Peripheral thinking

If you ask most people “Why is it hot in the summer and cold in the winter?” you get the same nonsensical response: “Because the sun is closer in the summer and further away in the winter.” I know this because I’ve tried asking the question of different people in various different contexts. Some people seem vaguely disturbed while they are answering, because they sort of remember that way back in high school they’d learned it was something else. But they usually can’t really remember what that other explanation was, except that maybe it involved math.

The reason the response is nonsensical (as opposed to simply wrong) is that these same people generally know that places in the southern hemisphere, like Brazil and Australia, have winter during our summer, and summer during our winter. So whatever the answer is, it can’t be about the distance from the earth to the sun. And yet, that’s the answer I hear most often.
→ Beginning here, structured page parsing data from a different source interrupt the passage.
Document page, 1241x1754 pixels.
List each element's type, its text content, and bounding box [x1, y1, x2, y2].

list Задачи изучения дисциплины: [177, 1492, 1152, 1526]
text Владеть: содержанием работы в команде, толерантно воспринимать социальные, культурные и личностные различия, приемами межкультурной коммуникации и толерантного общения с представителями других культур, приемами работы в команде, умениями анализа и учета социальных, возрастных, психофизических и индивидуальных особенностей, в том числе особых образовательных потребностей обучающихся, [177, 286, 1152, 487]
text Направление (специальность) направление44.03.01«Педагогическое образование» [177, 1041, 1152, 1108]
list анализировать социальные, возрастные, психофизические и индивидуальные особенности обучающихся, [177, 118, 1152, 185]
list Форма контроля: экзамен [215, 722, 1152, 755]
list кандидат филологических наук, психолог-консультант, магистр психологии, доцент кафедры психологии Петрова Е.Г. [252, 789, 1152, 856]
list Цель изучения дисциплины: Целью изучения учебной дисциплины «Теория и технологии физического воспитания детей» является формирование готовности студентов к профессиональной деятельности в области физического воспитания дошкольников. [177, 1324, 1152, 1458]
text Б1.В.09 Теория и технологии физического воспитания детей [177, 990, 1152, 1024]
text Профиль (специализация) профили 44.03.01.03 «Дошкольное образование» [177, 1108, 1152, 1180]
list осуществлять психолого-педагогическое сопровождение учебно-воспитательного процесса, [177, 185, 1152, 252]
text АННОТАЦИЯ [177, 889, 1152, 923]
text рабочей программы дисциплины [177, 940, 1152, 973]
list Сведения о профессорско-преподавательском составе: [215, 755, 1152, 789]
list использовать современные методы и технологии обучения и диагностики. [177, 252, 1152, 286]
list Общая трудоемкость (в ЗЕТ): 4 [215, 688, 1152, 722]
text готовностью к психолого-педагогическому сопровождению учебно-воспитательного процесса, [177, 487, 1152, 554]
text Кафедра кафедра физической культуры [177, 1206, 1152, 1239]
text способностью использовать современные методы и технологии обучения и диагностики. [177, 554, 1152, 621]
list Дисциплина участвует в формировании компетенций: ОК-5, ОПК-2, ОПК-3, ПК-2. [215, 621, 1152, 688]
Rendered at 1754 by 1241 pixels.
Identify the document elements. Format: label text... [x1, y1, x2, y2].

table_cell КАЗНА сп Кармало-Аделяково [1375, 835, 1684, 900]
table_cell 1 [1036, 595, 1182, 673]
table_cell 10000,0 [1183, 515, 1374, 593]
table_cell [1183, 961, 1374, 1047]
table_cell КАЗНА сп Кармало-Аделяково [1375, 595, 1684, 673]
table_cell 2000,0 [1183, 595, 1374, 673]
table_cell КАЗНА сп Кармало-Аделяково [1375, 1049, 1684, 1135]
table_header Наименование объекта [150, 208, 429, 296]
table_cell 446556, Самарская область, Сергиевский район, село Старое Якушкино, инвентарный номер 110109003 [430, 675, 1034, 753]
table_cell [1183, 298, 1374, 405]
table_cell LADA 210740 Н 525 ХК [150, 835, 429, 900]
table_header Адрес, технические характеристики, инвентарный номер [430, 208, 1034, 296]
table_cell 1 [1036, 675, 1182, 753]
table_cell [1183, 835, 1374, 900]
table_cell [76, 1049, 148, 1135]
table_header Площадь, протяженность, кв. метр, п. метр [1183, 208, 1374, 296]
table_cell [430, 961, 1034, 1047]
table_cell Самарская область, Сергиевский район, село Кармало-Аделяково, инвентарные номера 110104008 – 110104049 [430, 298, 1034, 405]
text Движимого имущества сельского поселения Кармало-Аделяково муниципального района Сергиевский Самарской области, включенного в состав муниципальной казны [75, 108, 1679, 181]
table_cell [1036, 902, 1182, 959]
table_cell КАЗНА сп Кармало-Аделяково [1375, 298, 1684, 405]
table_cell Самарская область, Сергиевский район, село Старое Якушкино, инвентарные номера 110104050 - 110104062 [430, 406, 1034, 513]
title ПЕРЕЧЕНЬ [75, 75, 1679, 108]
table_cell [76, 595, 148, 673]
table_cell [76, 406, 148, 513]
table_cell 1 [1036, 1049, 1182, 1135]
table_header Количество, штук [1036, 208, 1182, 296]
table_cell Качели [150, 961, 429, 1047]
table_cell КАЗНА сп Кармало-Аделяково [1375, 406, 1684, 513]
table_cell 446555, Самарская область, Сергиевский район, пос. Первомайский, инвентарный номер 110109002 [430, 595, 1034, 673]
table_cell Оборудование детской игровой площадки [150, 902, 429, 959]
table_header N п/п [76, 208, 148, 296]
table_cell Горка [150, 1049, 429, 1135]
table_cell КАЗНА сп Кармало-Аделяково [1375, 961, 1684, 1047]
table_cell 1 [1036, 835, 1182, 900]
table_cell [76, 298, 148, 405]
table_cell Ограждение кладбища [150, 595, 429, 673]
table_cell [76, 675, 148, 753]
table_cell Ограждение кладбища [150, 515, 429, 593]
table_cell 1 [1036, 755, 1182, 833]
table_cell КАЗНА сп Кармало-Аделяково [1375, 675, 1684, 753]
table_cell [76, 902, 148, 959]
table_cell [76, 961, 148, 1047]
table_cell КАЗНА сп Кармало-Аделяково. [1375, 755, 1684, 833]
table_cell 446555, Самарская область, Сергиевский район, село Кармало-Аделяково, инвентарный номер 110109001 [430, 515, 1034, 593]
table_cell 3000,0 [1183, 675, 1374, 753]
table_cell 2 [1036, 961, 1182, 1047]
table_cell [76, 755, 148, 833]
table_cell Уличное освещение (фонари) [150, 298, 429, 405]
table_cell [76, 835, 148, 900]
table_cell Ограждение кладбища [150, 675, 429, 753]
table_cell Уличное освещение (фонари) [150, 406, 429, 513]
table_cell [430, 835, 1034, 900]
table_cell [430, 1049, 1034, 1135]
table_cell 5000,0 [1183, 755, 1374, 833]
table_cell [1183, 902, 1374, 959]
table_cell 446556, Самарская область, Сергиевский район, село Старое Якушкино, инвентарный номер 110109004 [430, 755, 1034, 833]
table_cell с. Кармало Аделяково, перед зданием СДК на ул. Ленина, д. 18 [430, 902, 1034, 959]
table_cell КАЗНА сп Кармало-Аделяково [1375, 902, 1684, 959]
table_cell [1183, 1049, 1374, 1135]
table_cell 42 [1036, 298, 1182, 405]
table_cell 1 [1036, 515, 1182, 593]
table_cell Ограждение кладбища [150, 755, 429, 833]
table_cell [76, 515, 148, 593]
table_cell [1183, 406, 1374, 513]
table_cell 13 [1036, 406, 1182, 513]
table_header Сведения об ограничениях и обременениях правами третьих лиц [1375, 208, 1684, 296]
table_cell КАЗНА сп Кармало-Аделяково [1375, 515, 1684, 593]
What is going on here? I can’t help shaking a sneaking suspicion that something larger is at work. My theory is that we humans, even those highly rational ones who solve problems in their daily lives and are rightly considered highly capable, reserve true rational thought for only a narrow range of problems – a kind of intellectual foveal region. Outside of this narrow region, we resort to a much more primitive kind of peripheral thinking. I suspect that this sort of intellectual economizing probably helps us get through life without overtaxing our brains.

Unfortunately, it may be likely that we humans have a very poor ability to distinguish between these two types of thought. As an obvious example, I have yet to experience a conversation involving candidates for higher office in which somebody did not, at some point, flip over from measured analysis to the kinds of reflexive demonizing that seem to dominate presidential politics in this country. In my experience liberals and conservatives are equally prone to falling into this pattern.

I sometimes wonder where the trigger is that flips our minds from focused and rational engagement to fuzzy non-rational engagement and back again. My theory is that the answer lies in the ways we generally distinguish between ourselves as individuals versus ourselves as part of a large group. We find it easier to rise to the level of true thoughtful engagement when we are involved as individuals, and more difficult when we see ourselves as merely a member of a group.

For example, for most of us, if our child were in physical danger we’d probably find ourseves engaged in some very serious and down-to-earth problem solving to get that child out of harm’s way. Yet when it comes to questions in the general world around us that don’t engage us as an individual, we let things get all fuzzy, even when it comes to questions we think are important, and we resort to the repetition of simple explanations that we’ve heard somewhere.

This also seems to explain the phenomenon of scientific thought: A scientist is someone who has committed – as an individual – to rational engagement with the world. The scientist (when operating as a scientist) seeks rational answers as a matter of self-identity, and so is never speaking as an indistinguishable member of a group. And of course, as we’ve all seen, outside of their particular subject areas scientists can be as fuzzy minded as anybody else.

3 thoughts on “Peripheral thinking”

  1. George Orwell wrote about something similar in the context of language: http://www.orwell.ru/library/essays/politics/english/e_polit

    One of the main points of his brilliant and funny essay is that writers often resort to cliches in lieu of rational thought. He talks about “worn-out metaphors which have lost all evocative power and are merely used because they save people the trouble of inventing phrases for themselves”. More pointedly, “prose consists less and less of words chosen for the sake of their meaning, and more and more of phrases tacked together like the sections of a prefabricated hen-house.”

    It sounds like the answers you’re getting regarding the seasons are “prefabricated”. It’s sort of like driving on “autopilot” – no conscious thought required.

  2. Actually, my grade 8 teacher was having a class discussion with us during school about this. She said that some scientists did some research about the human brain. Apparently, while we’re still children, every area of the brain grows and develops, so we’re interested in pretty much every subject. However, when we get to about my age, the brain begins to snip off the areas we don’t find interesting, so that it’s actually harder for us to learn and develop those things. It was really interesting.
    It wasn’t a very good class discussion though, because half of the class wasn’t interested.

  3. Of course, there’s also a good chance that a great many people never learned one way or the other why the seasons are what they are. I’m fairly certain that anything I know about astronomy and meteorology was learned as an adult through my own volition. I also don’t recall my daughter being taught much astronomy in the last 10 years or so short of some brief exposure to the planetary system when she was 8 or 9 years old.

    And even those who did learn something about it, perhaps assume (or where taught) that the tilt *does* make one part of the earth closer to the sun than the other?